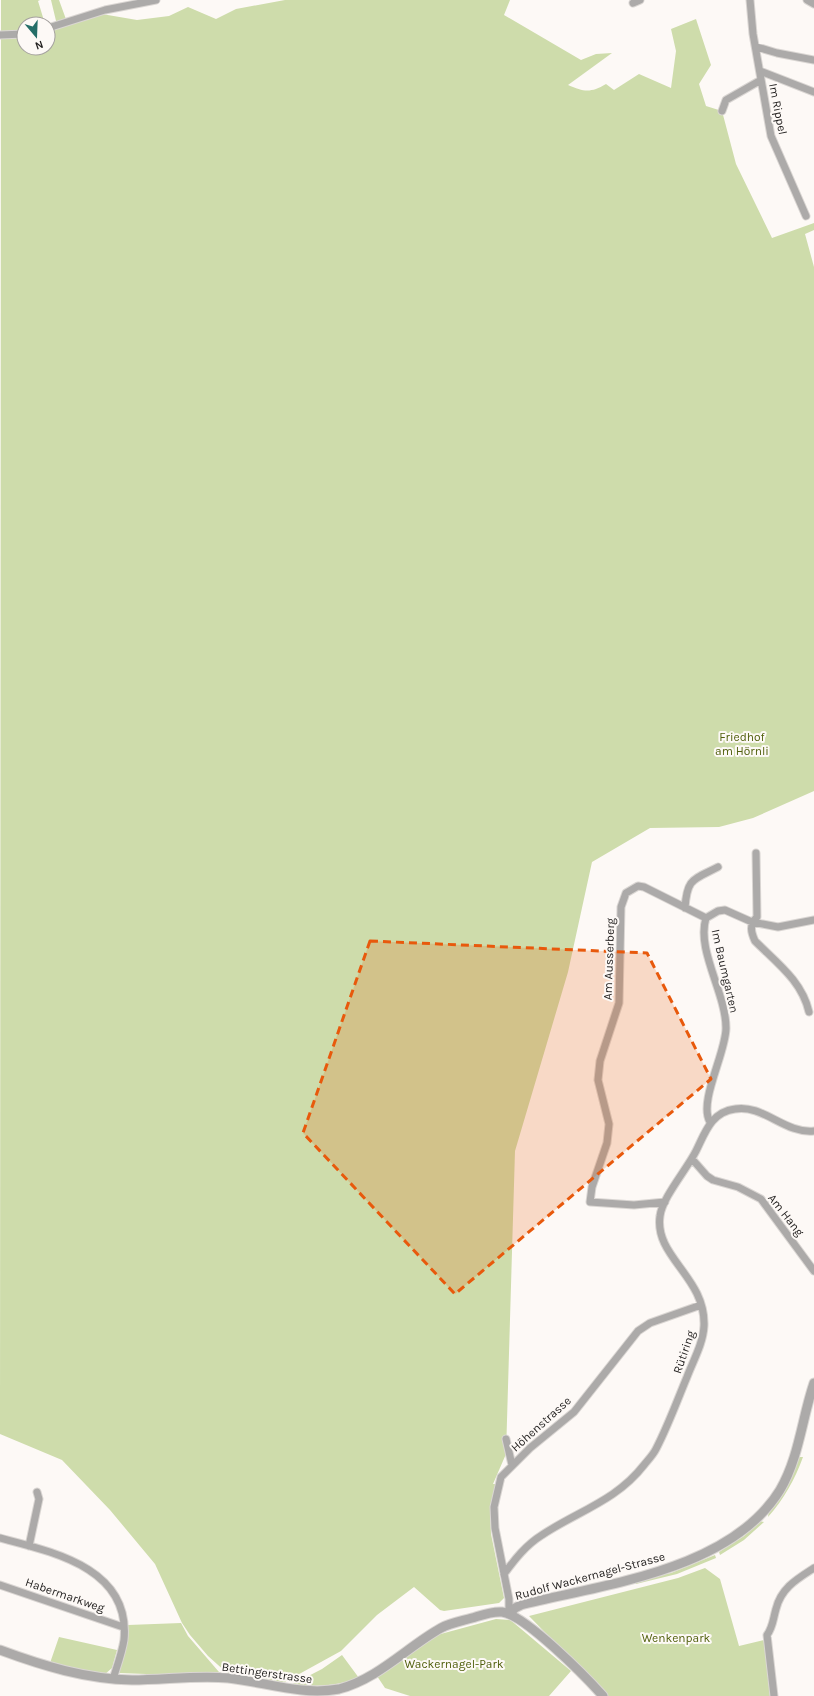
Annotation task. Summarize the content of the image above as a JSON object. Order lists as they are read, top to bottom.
{
  "streets": {
    "street": [
      "Im Rippel",
      "Am Ausserberg",
      "Im Baumgarten",
      "Am Hang",
      "Rütiring",
      "Höhenstrasse",
      "Rudolf Wackernagel-Strasse",
      "Habermarkweg",
      "Bettingerstrasse"
    ]
  },
  "crossings": [
    ["Am Ausserberg", "Im Baumgarten"],
    ["Am Ausserberg", "Rütiring"],
    ["Im Baumgarten", "Rütiring"],
    ["Am Hang", "Rütiring"],
    ["Rütiring", "Höhenstrasse"],
    ["Höhenstrasse", "Rudolf Wackernagel-Strasse"],
    ["Höhenstrasse", "Bettingerstrasse"],
    ["Rudolf Wackernagel-Strasse", "Bettingerstrasse"]
  ],
  "parks": ["Friedhof am Hörnli", "Wenkenpark", "Wackernagel-Park"],
  "north": "bottom"
}
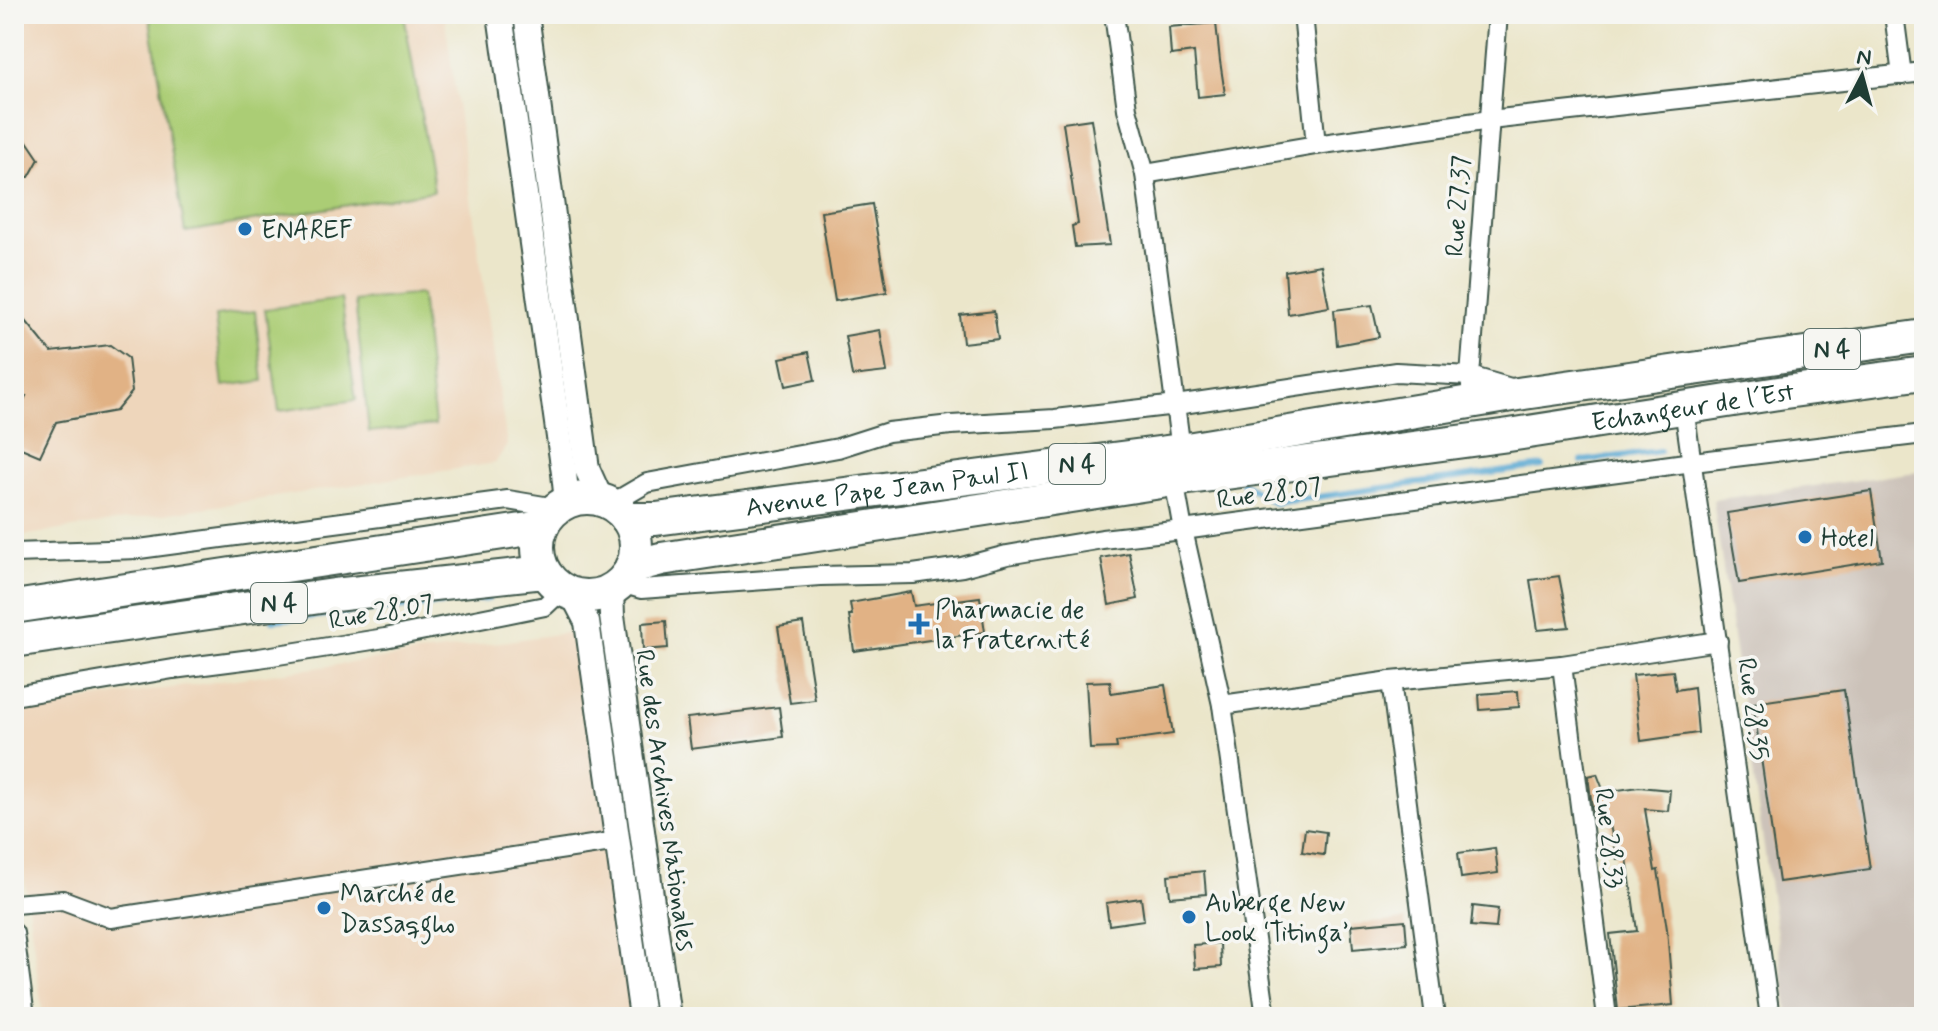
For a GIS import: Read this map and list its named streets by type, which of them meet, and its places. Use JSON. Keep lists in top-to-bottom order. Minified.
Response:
{"streets":{"highway":["N 4","Echangeur de l´Est","Avenue Pape Jean Paul II"],"street":["Rue 27.37","Rue 28.07","Rue 28.35","Rue des Archives Nationales","Rue 28.33"]},"crossings":[["Rue 27.37","Avenue Pape Jean Paul II"],["Echangeur de l´Est","Avenue Pape Jean Paul II"],["Echangeur de l´Est","Rue 28.35"],["Avenue Pape Jean Paul II","Rue 28.07"],["Avenue Pape Jean Paul II","Rue des Archives Nationales"],["Rue 28.07","Rue 28.35"],["Rue 28.07","Rue des Archives Nationales"]],"places":{"other":["ENAREF","Hotel","Marché de Dassaqgho","Auberge New Look ‘Titinga’"],"health":["Pharmacie de la Fraternité"]},"north":"top"}
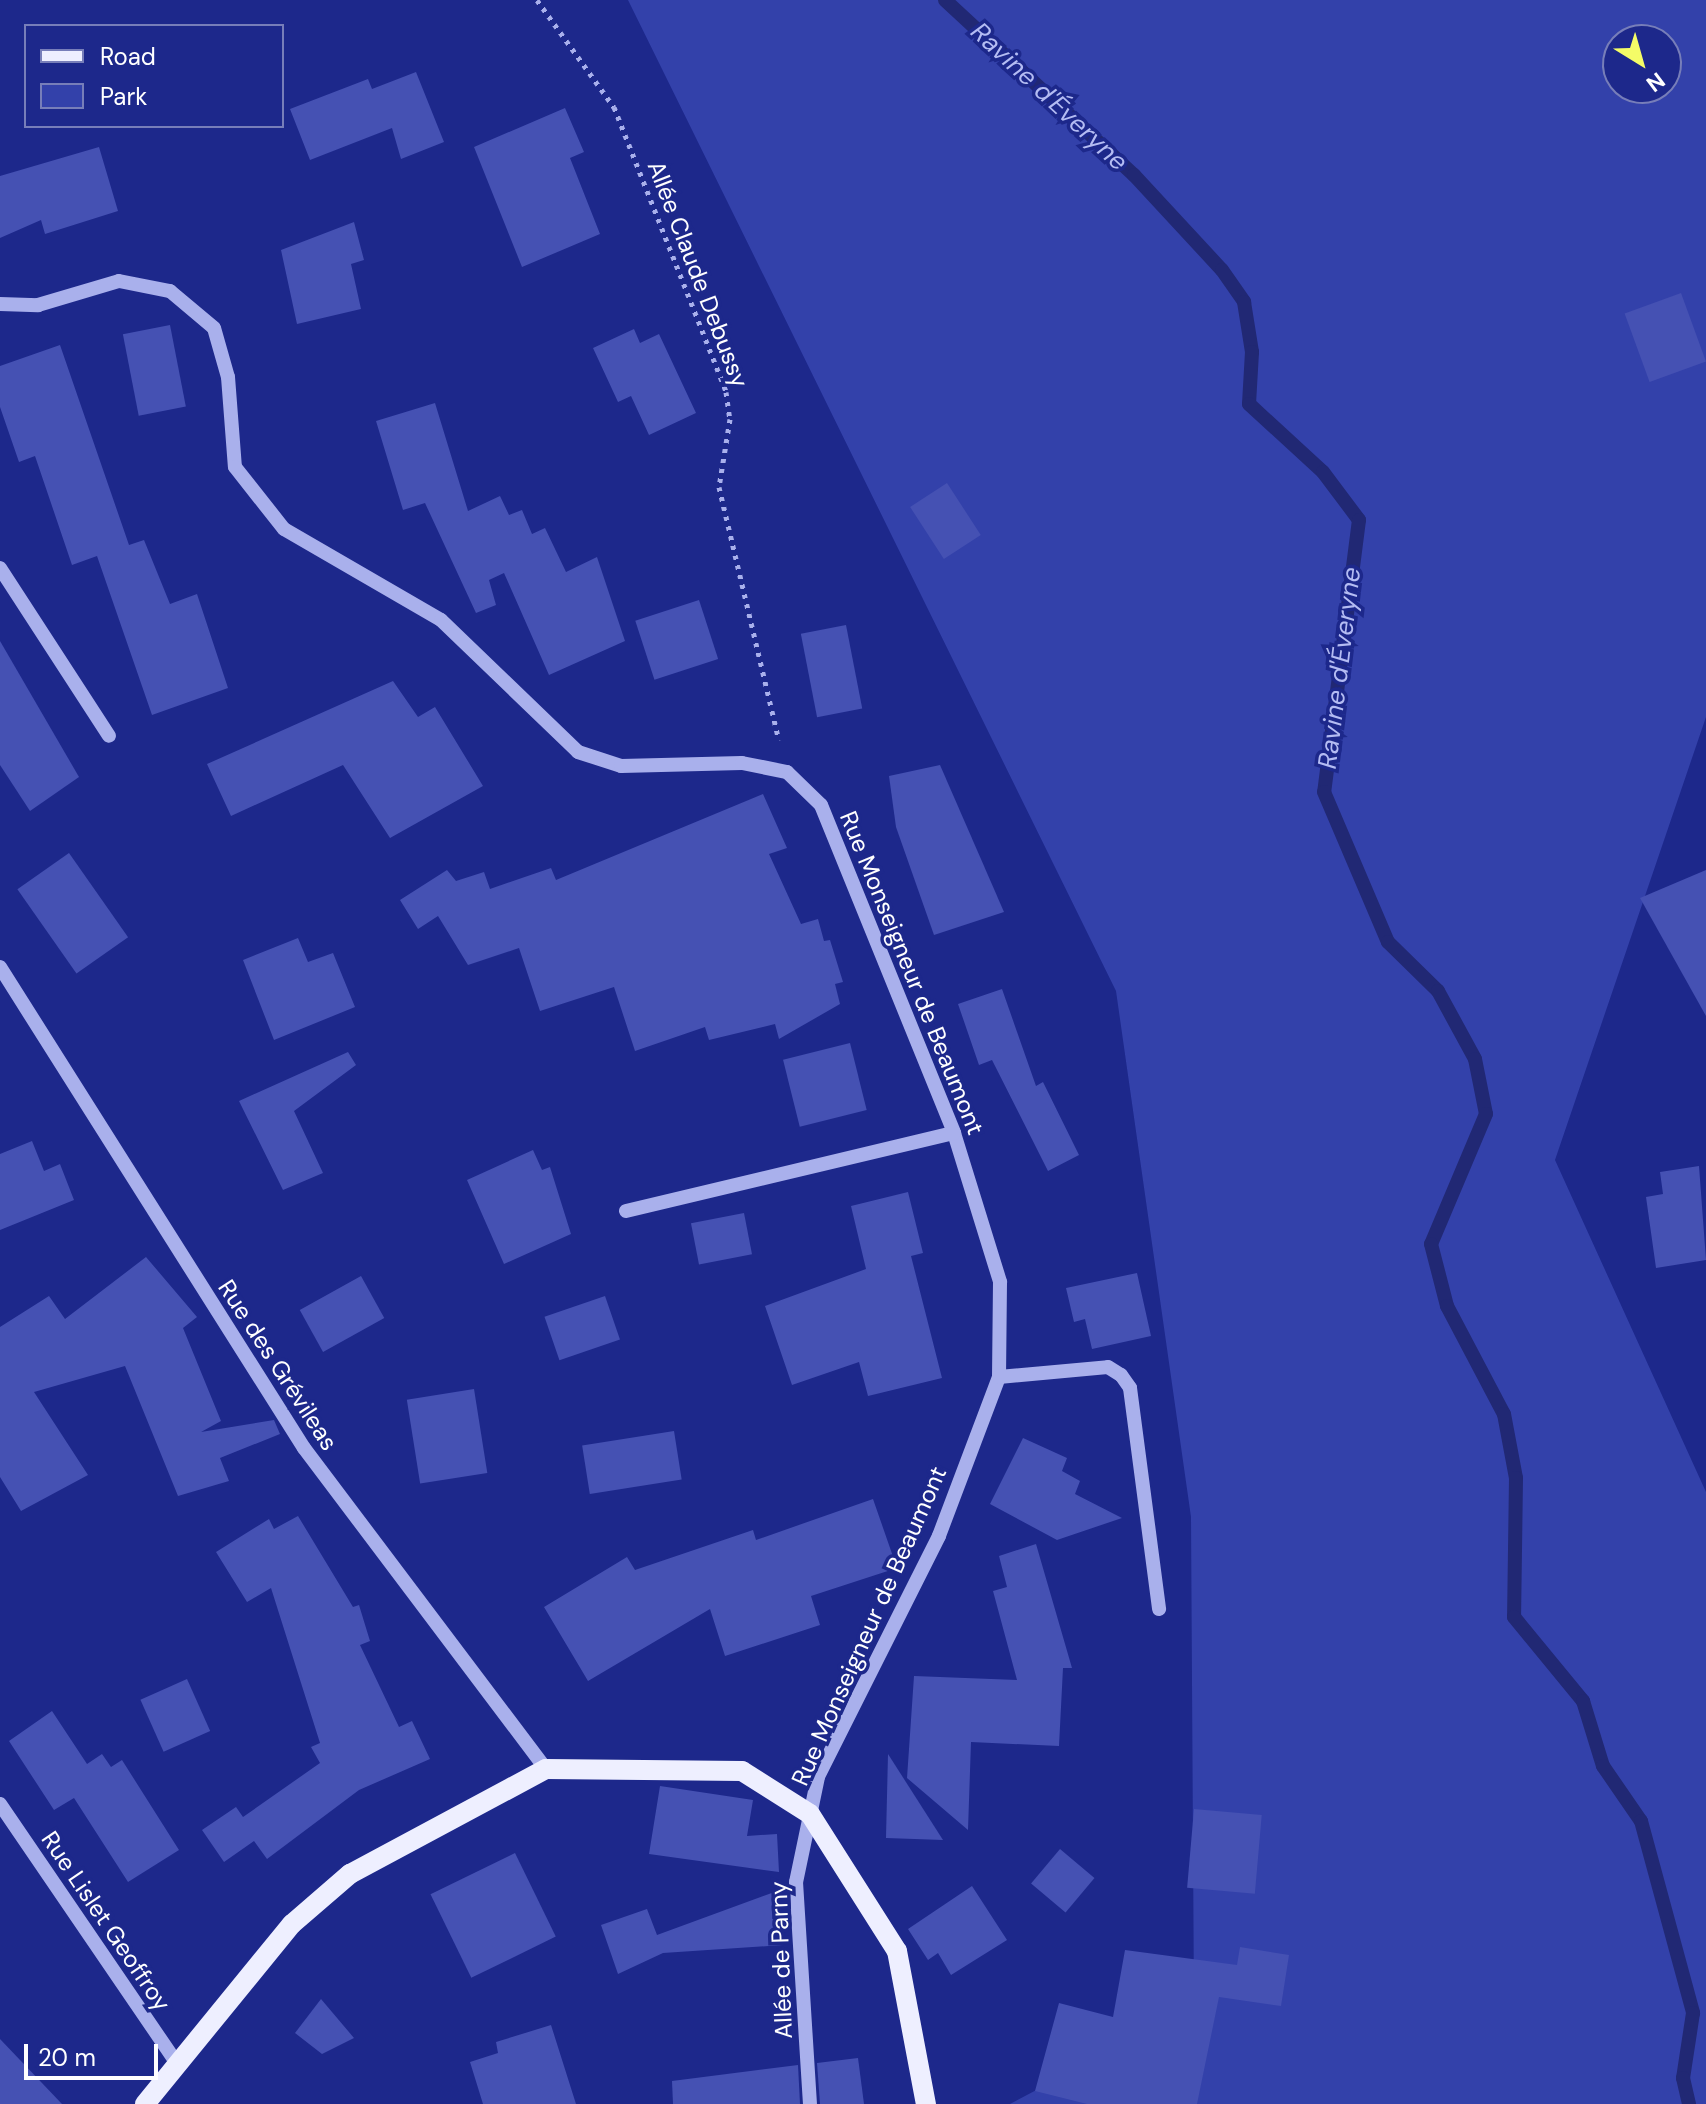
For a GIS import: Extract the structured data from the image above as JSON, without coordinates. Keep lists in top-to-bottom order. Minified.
{"streets":{"street":["Rue Monseigneur de Beaumont","Rue des Grévileas","Rue Lislet Geoffroy","Allée de Parny"],"path":["Allée Claude Debussy"]},"crossings":[["Allée Claude Debussy","Rue Monseigneur de Beaumont"],["Rue Monseigneur de Beaumont","Allée de Parny"]],"water":["Ravine d'Éveryne"],"legend":["Road","Park"],"scale_bar":"20 m","north":"bottom right"}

> [Work task] Transcribe all lines above exactly, skipping pictures.

> [Task solution]
Annotation task. Summarize the content of the image above as a JSON object. Order lists as they are read, top to bottom.
{
  "streets": {
    "street": [
      "Im Rippel",
      "Am Ausserberg",
      "Im Baumgarten",
      "Am Hang",
      "Rütiring",
      "Höhenstrasse",
      "Rudolf Wackernagel-Strasse",
      "Habermarkweg",
      "Bettingerstrasse"
    ]
  },
  "crossings": [
    ["Am Ausserberg", "Im Baumgarten"],
    ["Am Ausserberg", "Rütiring"],
    ["Im Baumgarten", "Rütiring"],
    ["Am Hang", "Rütiring"],
    ["Rütiring", "Höhenstrasse"],
    ["Höhenstrasse", "Rudolf Wackernagel-Strasse"],
    ["Höhenstrasse", "Bettingerstrasse"],
    ["Rudolf Wackernagel-Strasse", "Bettingerstrasse"]
  ],
  "parks": ["Friedhof am Hörnli", "Wenkenpark", "Wackernagel-Park"],
  "north": "bottom"
}
For a GIS import: Read this map and list its named streets by type, which of them meet, and its places. Use JSON. Keep lists in top-to-bottom order. Minified.
Response:
{"streets":{"highway":["N 4","Echangeur de l´Est","Avenue Pape Jean Paul II"],"street":["Rue 27.37","Rue 28.07","Rue 28.35","Rue des Archives Nationales","Rue 28.33"]},"crossings":[["Rue 27.37","Avenue Pape Jean Paul II"],["Echangeur de l´Est","Avenue Pape Jean Paul II"],["Echangeur de l´Est","Rue 28.35"],["Avenue Pape Jean Paul II","Rue 28.07"],["Avenue Pape Jean Paul II","Rue des Archives Nationales"],["Rue 28.07","Rue 28.35"],["Rue 28.07","Rue des Archives Nationales"]],"places":{"other":["ENAREF","Hotel","Marché de Dassaqgho","Auberge New Look ‘Titinga’"],"health":["Pharmacie de la Fraternité"]},"north":"top"}
For a GIS import: Extract the structured data from the image above as JSON, without coordinates. Keep lists in top-to-bottom order. Minified.
{"streets":{"street":["Rue Monseigneur de Beaumont","Rue des Grévileas","Rue Lislet Geoffroy","Allée de Parny"],"path":["Allée Claude Debussy"]},"crossings":[["Allée Claude Debussy","Rue Monseigneur de Beaumont"],["Rue Monseigneur de Beaumont","Allée de Parny"]],"water":["Ravine d'Éveryne"],"legend":["Road","Park"],"scale_bar":"20 m","north":"bottom right"}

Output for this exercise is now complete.